### What you will do
Can you write out every line of text in the data below verbatim, leaving the pictures out of your answer?

[Collected data]
--------

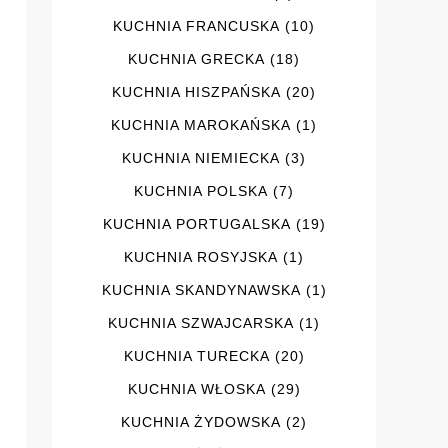
KUCHNIA FRANCUSKA
(10)
KUCHNIA GRECKA
(18)
KUCHNIA HISZPAŃSKA
(20)
KUCHNIA MAROKAŃSKA
(1)
KUCHNIA NIEMIECKA
(3)
KUCHNIA POLSKA
(7)
KUCHNIA PORTUGALSKA
(19)
KUCHNIA ROSYJSKA
(1)
KUCHNIA SKANDYNAWSKA
(1)
KUCHNIA SZWAJCARSKA
(1)
KUCHNIA TURECKA
(20)
KUCHNIA WŁOSKA
(29)
KUCHNIA ŻYDOWSKA
(2)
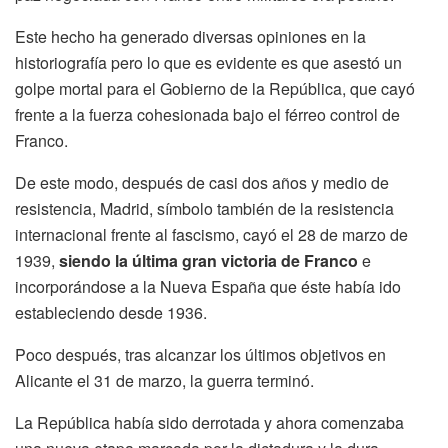
Este hecho ha generado diversas opiniones en la
historiografía pero lo que es evidente es que asestó un
golpe mortal para el Gobierno de la República, que cayó
frente a la fuerza cohesionada bajo el férreo control de
Franco.
De este modo, después de casi dos años y medio de
resistencia, Madrid, símbolo también de la resistencia
internacional frente al fascismo, cayó el 28 de marzo de
1939,
siendo la última gran victoria de Franco
e
incorporándose a la Nueva España que éste había ido
estableciendo desde 1936.
Poco después, tras alcanzar los últimos objetivos en
Alicante el 31 de marzo, la guerra terminó.
La República había sido derrotada y ahora comenzaba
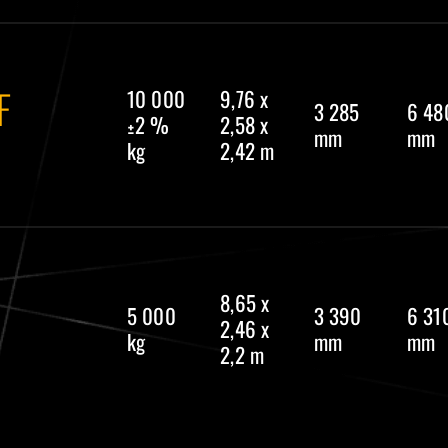
F
10 000
9,76 x
3 285
6 48
±2 %
2,58 x
mm
mm
kg
2,42 m
8,65 x
5 000
3 390
6 31
2,46 x
kg
mm
mm
2,2 m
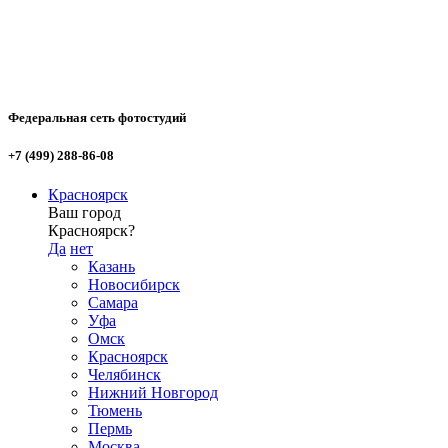
Федеральная сеть фотостудий
+7 (499) 288-86-08
Красноярск
Ваш город
Красноярск?
Да
нет
Казань
Новосибирск
Самара
Уфа
Омск
Красноярск
Челябинск
Нижний Новгород
Тюмень
Пермь
Москва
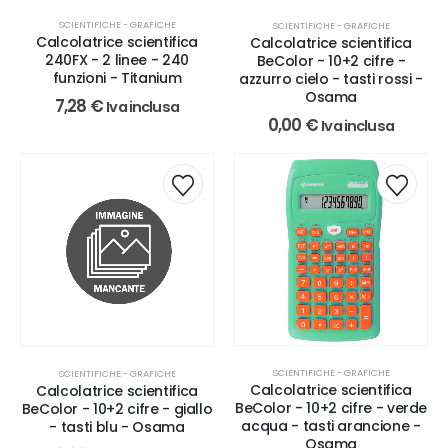
SCIENTIFICHE - GRAFICHE
SCIENTIFICHE - GRAFICHE
Calcolatrice scientifica
Calcolatrice scientifica
240FX - 2 linee - 240
BeColor - 10+2 cifre -
funzioni - Titanium
azzurro cielo - tasti rossi -
Osama
7,28
€
Iva inclusa
0,00
€
Iva inclusa
SCIENTIFICHE - GRAFICHE
SCIENTIFICHE - GRAFICHE
Calcolatrice scientifica
Calcolatrice scientifica
BeColor - 10+2 cifre - verde
BeColor - 10+2 cifre - giallo
acqua - tasti arancione -
- tasti blu - Osama
Osama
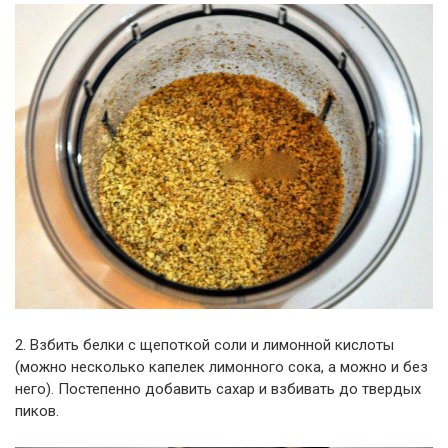
2. Взбить белки с щепоткой соли и лимонной кислоты
(можно несколько капелек лимонного сока, а можно и без
него). Постепенно добавить сахар и взбивать до твердых
пиков.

--------

### Task output
KUCHNIA FRANCUSKA
(10)
KUCHNIA GRECKA
(18)
KUCHNIA HISZPAŃSKA
(20)
KUCHNIA MAROKAŃSKA
(1)
KUCHNIA NIEMIECKA
(3)
KUCHNIA POLSKA
(7)
KUCHNIA PORTUGALSKA
(19)
KUCHNIA ROSYJSKA
(1)
KUCHNIA SKANDYNAWSKA
(1)
KUCHNIA SZWAJCARSKA
(1)
KUCHNIA TURECKA
(20)
KUCHNIA WŁOSKA
(29)
KUCHNIA ŻYDOWSKA
(2)
Este hecho ha generado diversas opiniones en la
historiografía pero lo que es evidente es que asestó un
golpe mortal para el Gobierno de la República, que cayó
frente a la fuerza cohesionada bajo el férreo control de
Franco.
De este modo, después de casi dos años y medio de
resistencia, Madrid, símbolo también de la resistencia
internacional frente al fascismo, cayó el 28 de marzo de
1939,
siendo la última gran victoria de Franco
e
incorporándose a la Nueva España que éste había ido
estableciendo desde 1936.
Poco después, tras alcanzar los últimos objetivos en
Alicante el 31 de marzo, la guerra terminó.
La República había sido derrotada y ahora comenzaba
F
10 000
9,76 x
3 285
6 48
±2 %
2,58 x
mm
mm
kg
2,42 m
8,65 x
5 000
3 390
6 31
2,46 x
kg
mm
mm
2,2 m
Федеральная сеть фотостудий
+7 (499) 288-86-08
Красноярск
Ваш город
Красноярск?
Да
нет
Казань
Новосибирск
Самара
Уфа
Омск
Красноярск
Челябинск
Нижний Новгород
Тюмень
Пермь
Москва
SCIENTIFICHE - GRAFICHE
SCIENTIFICHE - GRAFICHE
Calcolatrice scientifica
Calcolatrice scientifica
240FX - 2 linee - 240
BeColor - 10+2 cifre -
funzioni - Titanium
azzurro cielo - tasti rossi -
Osama
7,28
€
Iva inclusa
0,00
€
Iva inclusa
SCIENTIFICHE - GRAFICHE
SCIENTIFICHE - GRAFICHE
Calcolatrice scientifica
Calcolatrice scientifica
BeColor - 10+2 cifre - verde
BeColor - 10+2 cifre - giallo
acqua - tasti arancione -
- tasti blu - Osama
Osama
2. Взбить белки с щепоткой соли и лимонной кислоты
(можно несколько капелек лимонного сока, а можно и без
него). Постепенно добавить сахар и взбивать до твердых
пиков.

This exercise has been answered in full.